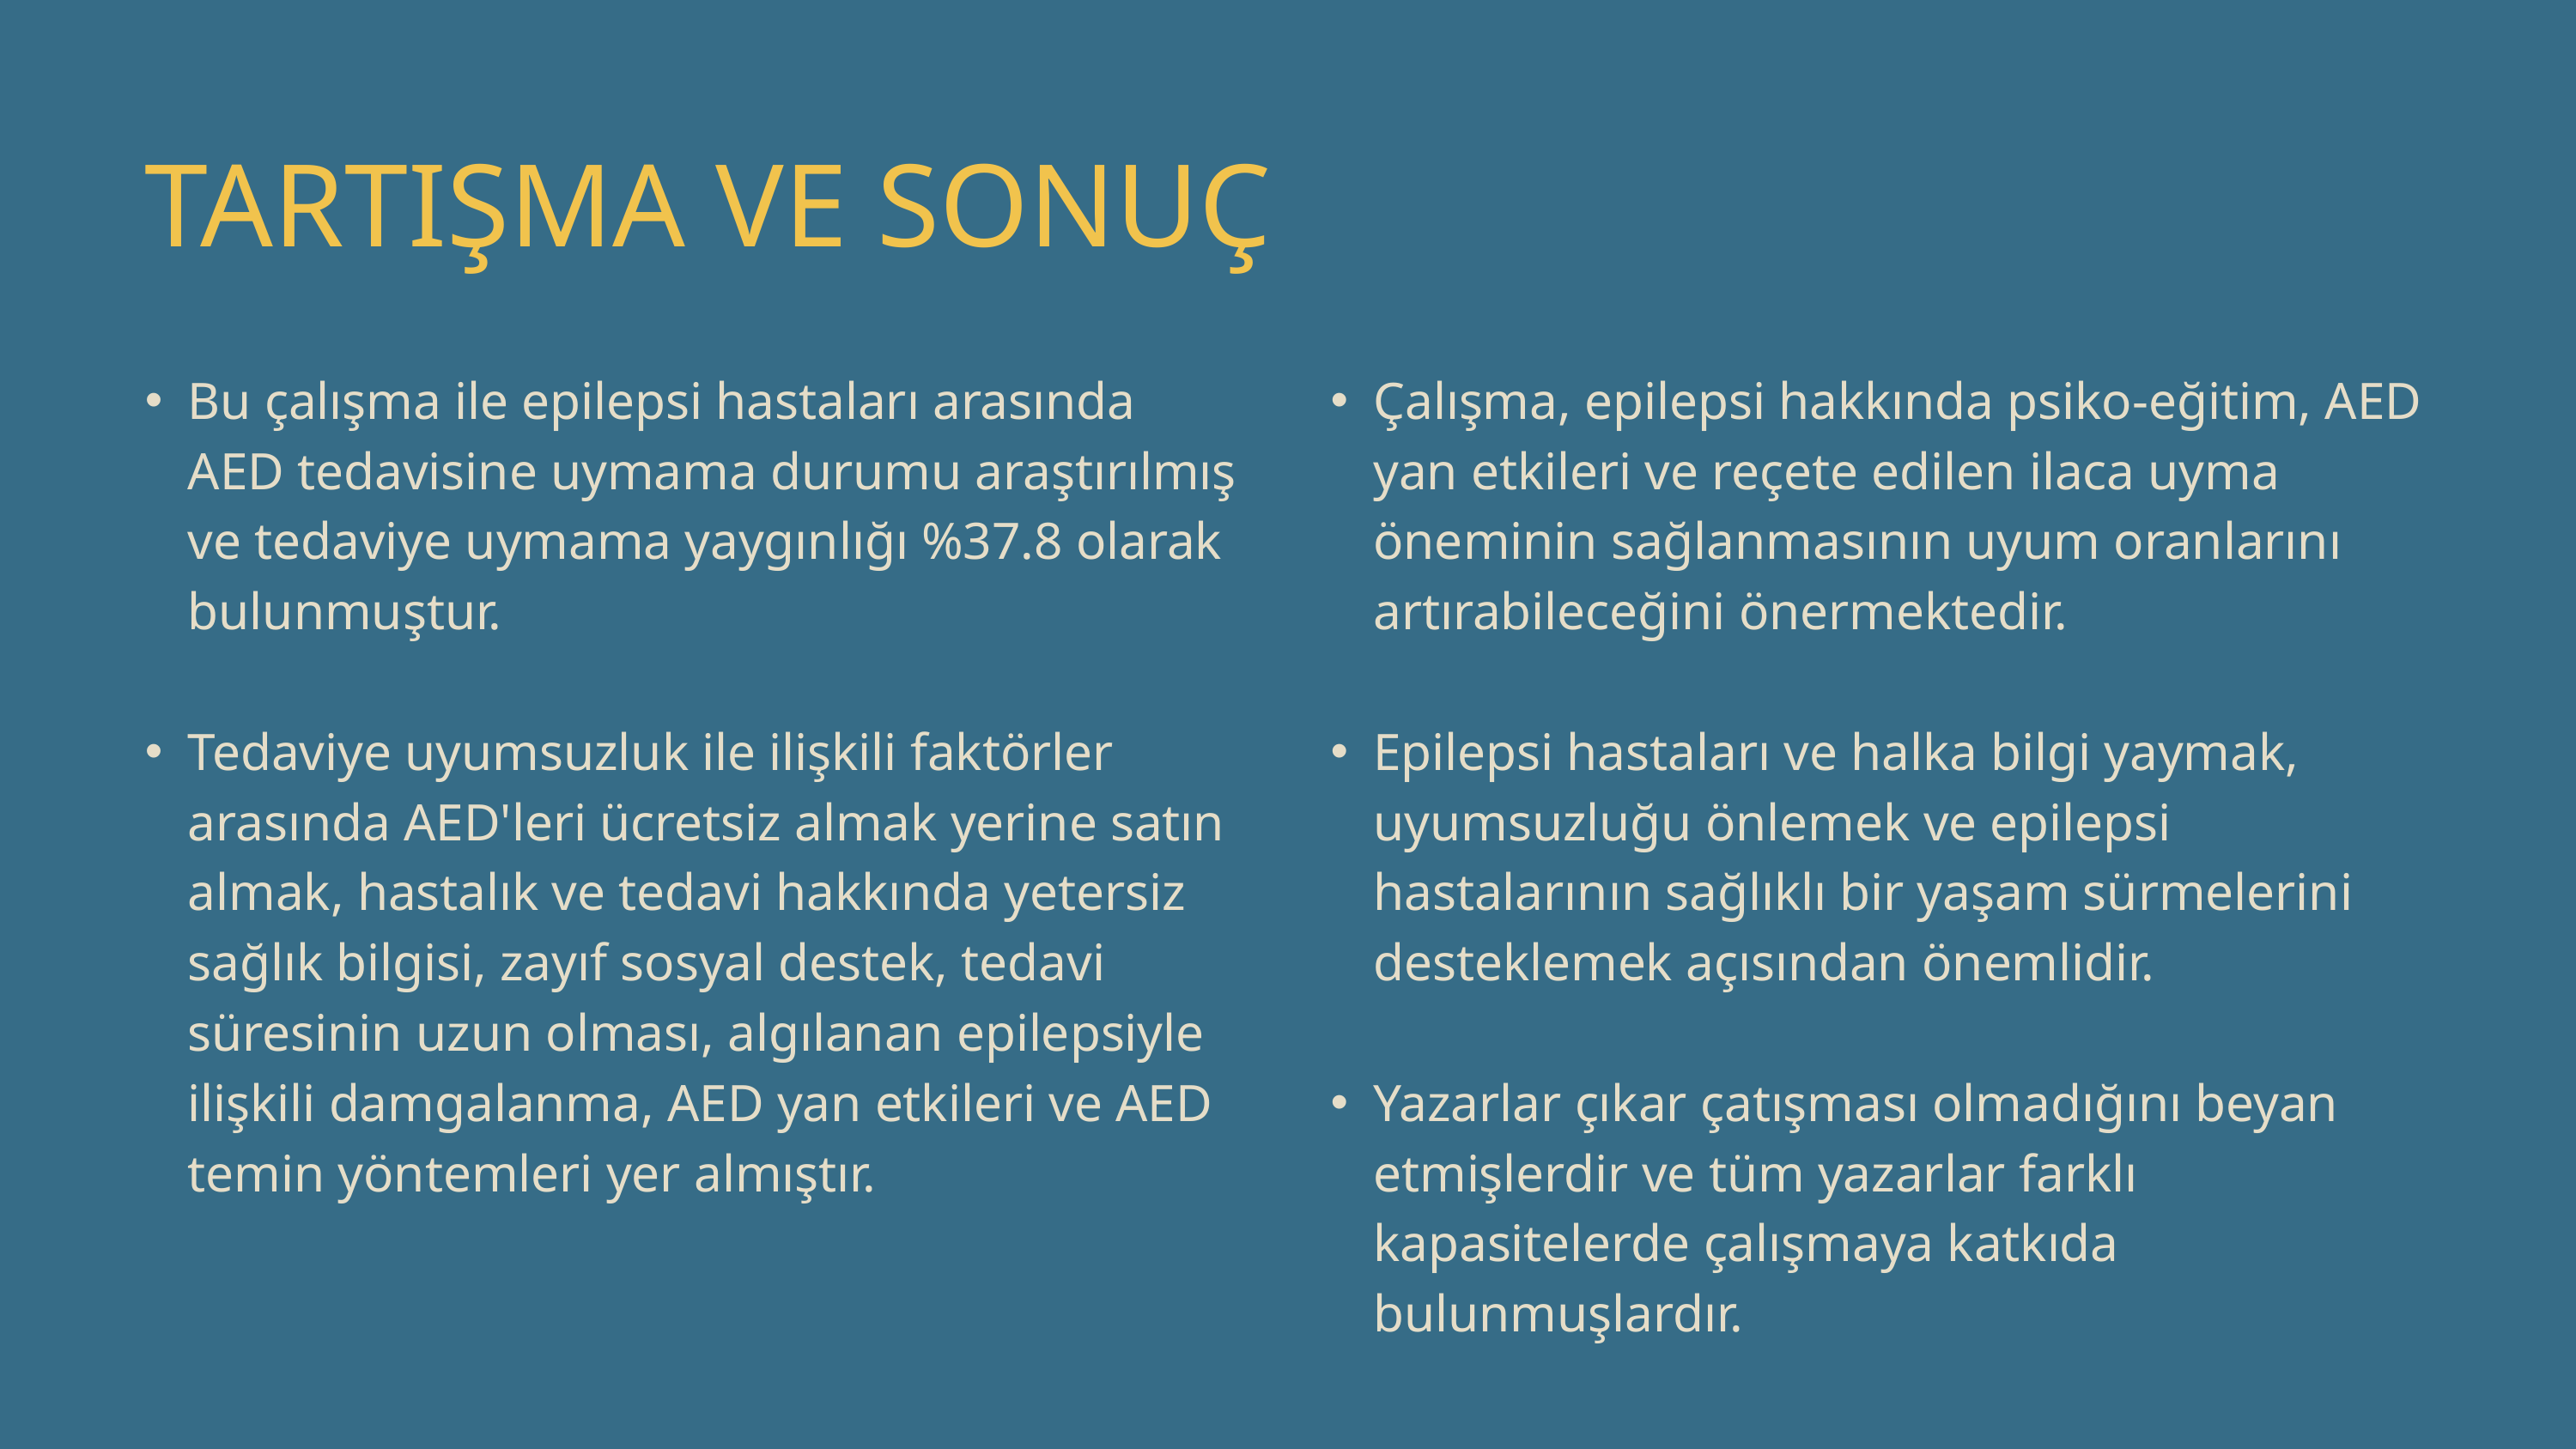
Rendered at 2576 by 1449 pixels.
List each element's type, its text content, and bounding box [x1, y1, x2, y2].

text_box Bu çalışma ile epilepsi hastaları arasında AED tedavisine uymama durumu araştırılmış ve tedaviye uymama yaygınlığı %37.8 olarak bulunmuştur. Tedaviye uyumsuzluk ile ilişkili faktörler arasında AED'leri ücretsiz almak yerine satın almak, hastalık ve tedavi hakkında yetersiz sağlık bilgisi, zayıf sosyal destek, tedavi süresinin uzun olması, algılanan epilepsiyle ilişkili damgalanma, AED yan etkileri ve AED temin yöntemleri yer almıştır. [102, 359, 1246, 1272]
text_box Çalışma, epilepsi hakkında psiko-eğitim, AED yan etkileri ve reçete edilen ilaca uyma öneminin sağlanmasının uyum oranlarını artırabileceğini önermektedir. Epilepsi hastaları ve halka bilgi yaymak, uyumsuzluğu önlemek ve epilepsi hastalarının sağlıklı bir yaşam sürmelerini desteklemek açısından önemlidir. Yazarlar çıkar çatışması olmadığını beyan etmişlerdir ve tüm yazarlar farklı kapasitelerde çalışmaya katkıda bulunmuşlardır. [1287, 359, 2461, 1413]
text_box TARTIŞMA VE SONUÇ [144, 144, 2129, 270]
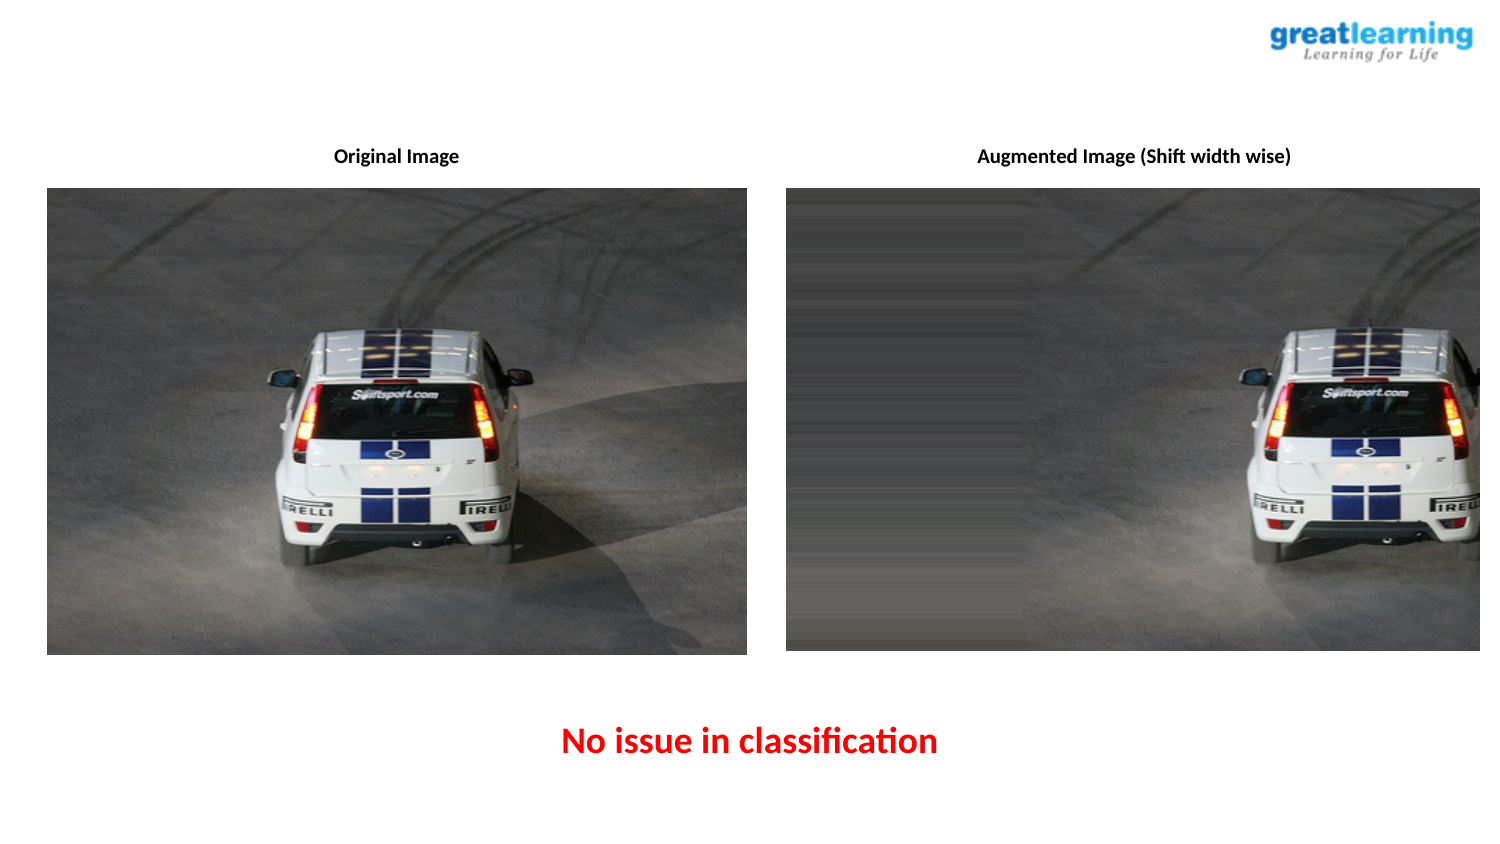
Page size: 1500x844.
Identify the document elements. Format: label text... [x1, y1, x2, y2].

text_box No issue in classification [311, 700, 1189, 769]
text_box Augmented Image (Shift width wise) [836, 119, 1432, 187]
picture [1270, 20, 1474, 63]
text_box Original Image [99, 119, 695, 187]
picture [785, 188, 1480, 651]
picture [47, 188, 747, 655]
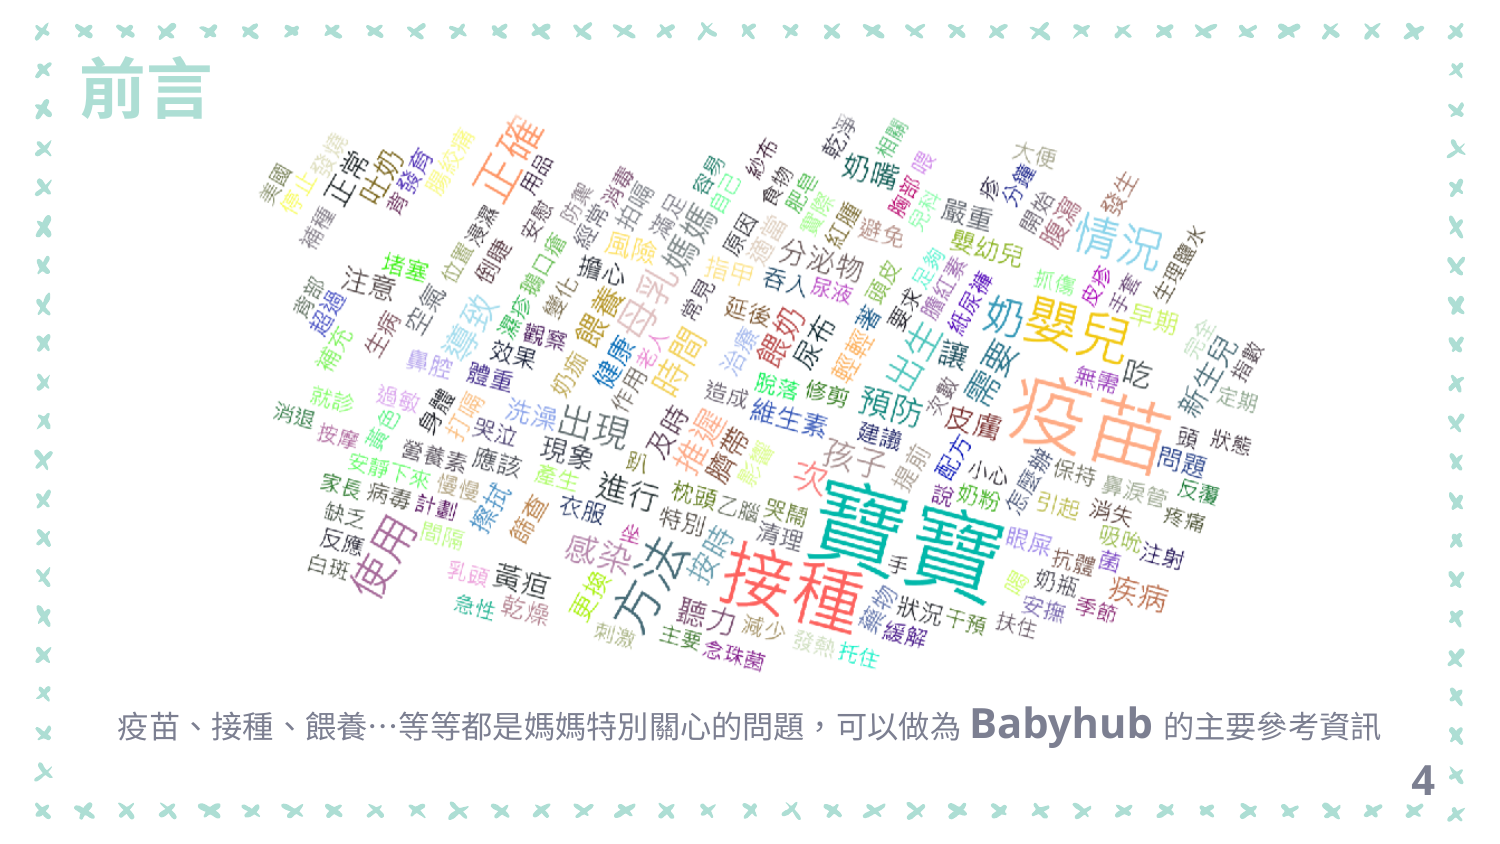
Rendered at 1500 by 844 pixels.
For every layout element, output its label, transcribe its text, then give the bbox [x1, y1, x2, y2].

picture [241, 101, 1297, 693]
text_box 4 [1396, 746, 1451, 811]
text_box 疫苗、接種、餵養…等等都是媽媽特別關心的問題，可以做為Babyhub的主要參考資訊 [0, 681, 1500, 743]
text_box 前言 [64, 32, 1273, 173]
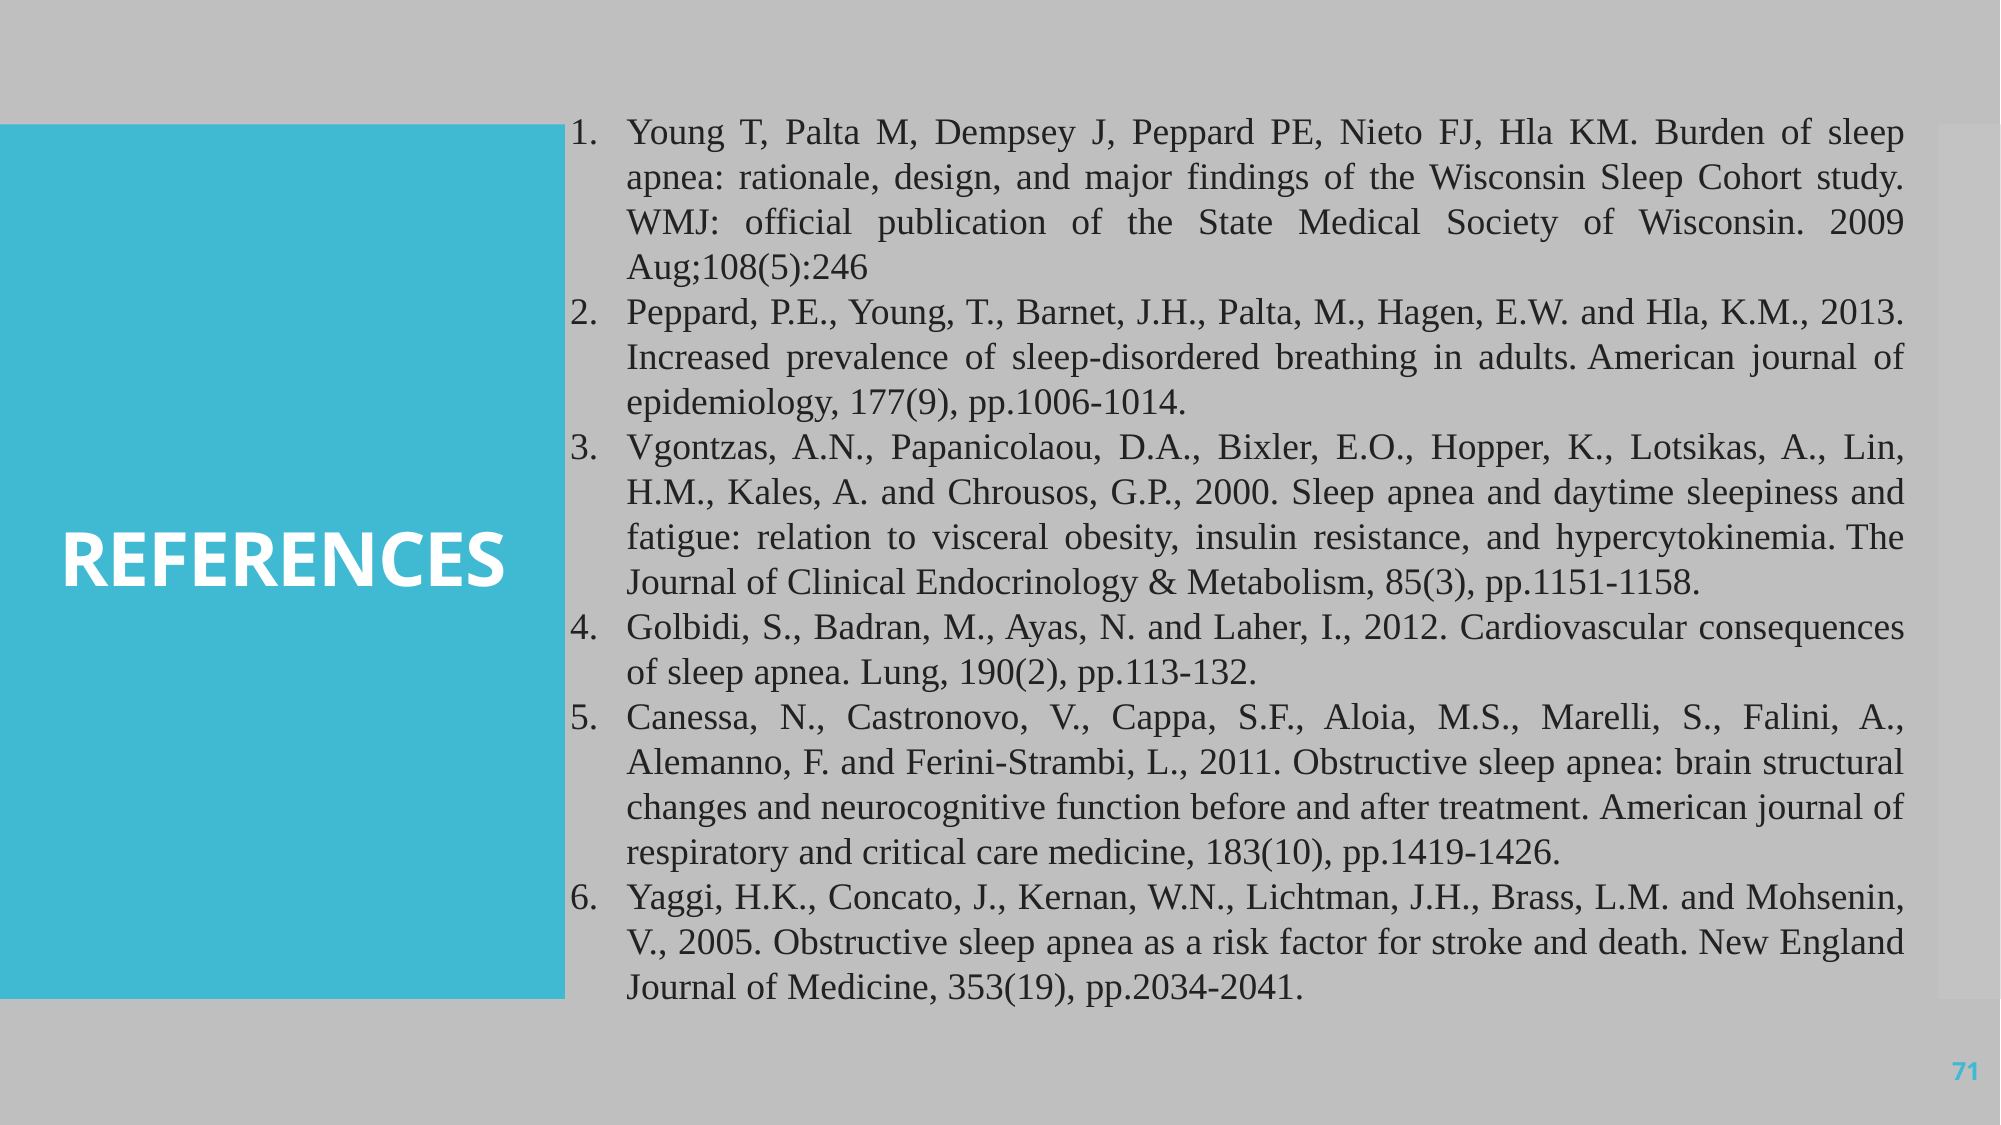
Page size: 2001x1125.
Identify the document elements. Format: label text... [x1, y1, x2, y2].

title REFERENCES [41, 184, 525, 940]
slide_number 71 [1744, 1042, 1996, 1103]
text_box Young T, Palta M, Dempsey J, Peppard PE, Nieto FJ, Hla KM. Burden of sleep apnea: rationale, design, and major findings of the Wisconsin Sleep Cohort study. WMJ: official publication of the State Medical Society of Wisconsin. 2009 Aug;108(5):246 Peppard, P.E., Young, T., Barnet, J.H., Palta, M., Hagen, E.W. and Hla, K.M., 2013. Increased prevalence of sleep-disordered breathing in adults. American journal of epidemiology, 177(9), pp.1006-1014. Vgontzas, A.N., Papanicolaou, D.A., Bixler, E.O., Hopper, K., Lotsikas, A., Lin, H.M., Kales, A. and Chrousos, G.P., 2000. Sleep apnea and daytime sleepiness and fatigue: relation to visceral obesity, insulin resistance, and hypercytokinemia. The Journal of Clinical Endocrinology & Metabolism, 85(3), pp.1151-1158. Golbidi, S., Badran, M., Ayas, N. and Laher, I., 2012. Cardiovascular consequences of sleep apnea. Lung, 190(2), pp.113-132. Canessa, N., Castronovo, V., Cappa, S.F., Aloia, M.S., Marelli, S., Falini, A., Alemanno, F. and Ferini-Strambi, L., 2011. Obstructive sleep apnea: brain structural changes and neurocognitive function before and after treatment. American journal of respiratory and critical care medicine, 183(10), pp.1419-1426. Yaggi, H.K., Concato, J., Kernan, W.N., Lichtman, J.H., Brass, L.M. and Mohsenin, V., 2005. Obstructive sleep apnea as a risk factor for stroke and death. New England Journal of Medicine, 353(19), pp.2034-2041. [555, 99, 1922, 1015]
· · · ·
What to do: Please find how many lines in the records hold "size", then give that number with nothing else.

Expected answer: 2